Sleep: Poor sleep habits can interfere with hormone regulation, including thyroid hormones. Aim for seven to nine hours of quality sleep per night to maintain optimal hormone balance.
Exercise: Regular physical activity helps regulate metabolism, supports overall hormone balance, and can improve thyroid function. However, excessive exercise can be counterproductive, leading to thyroid imbalances and additional stress on the body.
Environmental toxins: Exposure to certain chemicals, such as plastics, pesticides and heavy metals can adversely affect thyroid function. Limiting exposure to these toxins and choosing organic food when possible can help reduce this effect.
Smoking: Tobacco smoke contains harmful substances that can interfere with thyroid function and contribute to thyroid disorders.” – Lucinda
Tell us more about how diet can help look after your thyroid…
“Food is an amazing medicine and addressing your nutritional intake can be a powerful tool to restore thyroid function and minimise negative symptoms…
Consume Selenium-Rich Foods: Selenium plays a critical role in converting thyroid hormones and regulating thyroid antibodies. Brazil nuts, fish, eggs and sunflower seeds are excellent sources. Selenium is low in the British population across the board, so make this your priority.
Increase Zinc: Zinc is involved in thyroid hormone production – eat more zinc-rich foods like oysters, beef, pumpkin seeds and lentils.
Don’t Forget About Iodine: Iodine is essential for a healthy thyroid – seafood, dairy products and seaweed are all good sources. Be careful with iodine supplements, as an excessive intake can negatively affect thyroid function.
Reduce Inflammation: Chronic inflammation can contribute to thyroid dysfunction. Focus on anti-inflammatory foods like leafy greens, berries, oily fish and nuts.
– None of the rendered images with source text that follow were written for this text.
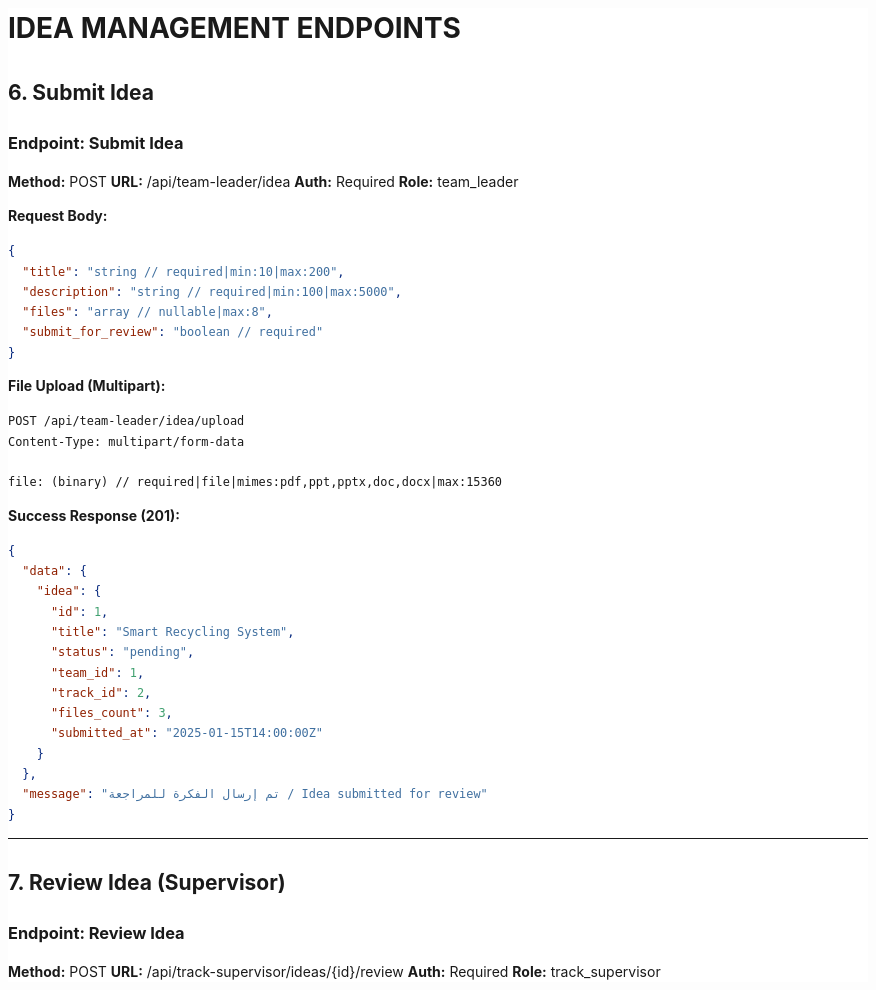 
# IDEA MANAGEMENT ENDPOINTS

## 6. Submit Idea

### Endpoint: Submit Idea
**Method:** POST
**URL:** /api/team-leader/idea
**Auth:** Required
**Role:** team_leader

**Request Body:**
```json
{
  "title": "string // required|min:10|max:200",
  "description": "string // required|min:100|max:5000",
  "files": "array // nullable|max:8",
  "submit_for_review": "boolean // required"
}
```

**File Upload (Multipart):**
```
POST /api/team-leader/idea/upload
Content-Type: multipart/form-data

file: (binary) // required|file|mimes:pdf,ppt,pptx,doc,docx|max:15360
```

**Success Response (201):**
```json
{
  "data": {
    "idea": {
      "id": 1,
      "title": "Smart Recycling System",
      "status": "pending",
      "team_id": 1,
      "track_id": 2,
      "files_count": 3,
      "submitted_at": "2025-01-15T14:00:00Z"
    }
  },
  "message": "تم إرسال الفكرة للمراجعة / Idea submitted for review"
}
```

---

## 7. Review Idea (Supervisor)

### Endpoint: Review Idea
**Method:** POST
**URL:** /api/track-supervisor/ideas/{id}/review
**Auth:** Required
**Role:** track_supervisor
Maintain Gut Health: A healthy gut can support proper absorption of nutrients essential for thyroid health. Consume a diverse range of high-fibre foods and fermented foods, and consider a probiotic supplement to promote a healthy gut microbiome.” – Lucinda
What about exercise?
“There’s a powerful connection between exercise and weight gain, as studies show excessive cardio can switch off production of the thyroid hormone T3. Too much cardio – especially steady-state cardio – can cause women to move themselves into a state of hypothyroidism, which can lead to weight gain. The high energy consumption required during cardio training sends out danger signals to the body, which in turn switches it into ‘survival mode’, with the metabolism then lowered to save energy. Instead of burning body fat, that fat is stored to ‘protect’ the body. The belief that excessive cardio training is the solution to a well-shaped body is a myth – weight training, combined with HIIT, is a much more effective way to work out when it comes to thyroid health.” – Pippa
What tests are best at diagnosing thyroid dysfunction?
“If you suspect your thyroid is out of balance, the best thing you can do is get tested. Your GP will offer a blood test, although they will only test for TSH (thyroid stimulating hormone), even though the most common markers are actually TSH, T4 and T3. The TSH test is often the first test performed when evaluating thyroid function. TSH is produced by the pituitary gland and stimulates the thyroid to produce thyroid hormones. An elevated TSH level may indicate an underactive thyroid (hypothyroidism), while a low TSH level could suggest an overactive thyroid (hyperthyroidism). Ask your GP for a full thyroid panel that encompasses all the thyroid hormones, as well as your thyroid antibodies, which can show if there is a wider immune issue at play.” – Lucinda
DISCLAIMER: Features published by SheerLuxe are not intended to treat, diagnose, cure or prevent any disease. Always seek the advice of your GP or another qualified healthcare provider for any questions you have regarding a medical condition, and before undertaking any diet, exercise or other health-related programme.